Search code examples
pythonazuredatabricksazure-databricks

Group by value within range in Azure Databricks


Consider following data:

EventDate,Value
1.1.2019,11
1.2.2019,5
1.3.2019,6
1.4.2019,-15
1.5.2019,-20
1.6.2019,-30
1.7.2019,12
1.8.2019,20

I want to create groups of when these values are within thresholds:

 1. > 10
 2. <=10 >=-10
 3. >-10

The result should be with start and end of values in a certain state:

1.1.2019, 1.1.2019, [11]
1.2.2019, 1.3.2019, [5, 6]
1.4.2019, 1.6.2019, [-15, -20, -30]
1.7.2019, 1.8.2018, [12, 20]

I believe the answer is within the window function, but I am fairly new to databricks and I can't understand how to use it (yet).

Here is a working (python) solution based on looping through the dataframe as a list, however I would prefer a solution that works directly on the dataframe for performance.

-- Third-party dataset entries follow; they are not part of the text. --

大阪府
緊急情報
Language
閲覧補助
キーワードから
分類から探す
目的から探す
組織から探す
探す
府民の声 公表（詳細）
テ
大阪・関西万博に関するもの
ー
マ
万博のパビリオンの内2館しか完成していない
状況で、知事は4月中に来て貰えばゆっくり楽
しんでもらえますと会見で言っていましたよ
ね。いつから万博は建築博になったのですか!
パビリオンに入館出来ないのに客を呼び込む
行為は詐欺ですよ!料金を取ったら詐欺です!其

from pyspark.sql.functions import *
import pandas as pd
STATETHRESHOLDCHARGE = 10
list = [{"eventDateTime":x["EventDate"], "value":x["Value"]} for x in dataframe.sort(dfArrayOneCast.EventDate).rdd.collect()]
cycles = []
previous = None
for row in list:
  currentState = 'charge'
  if row["value"] < STATETHRESHOLDCHARGE and row["value"] > (STATETHRESHOLDCHARGE * -1):
    currentState = 'idle'
  if row["value"] <= (STATETHRESHOLDCHARGE * -1):
    currentState = 'discharge'

  eventDateTime = row["eventDateTime"]
  if previous is None or previous["state"] != currentState:
    previous = {"start":row["eventDateTime"], "end":row["eventDateTime"], "values":[row["value"]], "timestamps":[row["eventDateTime"]], "state":currentState}
    cycles.append(previous)
  else:
    previous["end"] = row["eventDateTime"]
    previous["values"].append(row["value"])
    previous["timestamps"].append(row["eventDateTime"])

display(cycles)

Solution

  • Assuming you have above data in df data frame, let's take this piece by piece

    from pyspark.sql.functions import col, last, lag, udf, when, collect_list
    from pyspark.sql.types import StringType
    value = 'value'
    date = 'EventDate'
    valueBag = 'valueBag'
    
    def bagTransform(v):
      if v > 10:
        return 'charging'
      elif v < -10:
        return 'discharging'
      else:
        return 'idle'
    
    bagTransformUDF = udf(bagTransform, StringType())  
    
    withBaggedValue = df.withColumn(valueBag, bagTransformUDF(col(value)))
    

    So first we bagged values into ranges as you declared, now we can use lag to move a window over previous value:

    from pyspark.sql import Window
    windowSpec = Window.orderBy(date)
    prevValueBag = 'prevValueBag'
    bagBeginning = 'bagBeginning'
    
    withLag = (withBaggedValue
      .withColumn(prevValueBag, lag(withBaggedValue[valueBag]).over(windowSpec)))
    

    Now the fun part starts: we detect change points and temporarily assign there current event date or null:

    withInitialBeginnings = withLag.withColumn(bagBeginning, when((col(prevValueBag) != col(valueBag)) | col(prevValueBag).isNull(), col(date)).otherwise(None))
    

    and fill them in using last found value

    withFilledBeginnings = (withInitialBeginnings.withColumn(bagBeginning, 
                     last(col(bagBeginning), ignorenulls=True)
                     .over(windowSpec)))
    display(withFilledBeginnings)
    

    results table with that set we can simply aggregate over starting point

    aggregate = withFilledBeginnings.groupby(col(bagBeginning)).agg(collect_list(value))
    
    display(aggregate)
    

    aggregated results

    If you also need the end date you can do similar preprocessing using pyspark.sql.functions.lead which works symmetrically to last but in forward direction.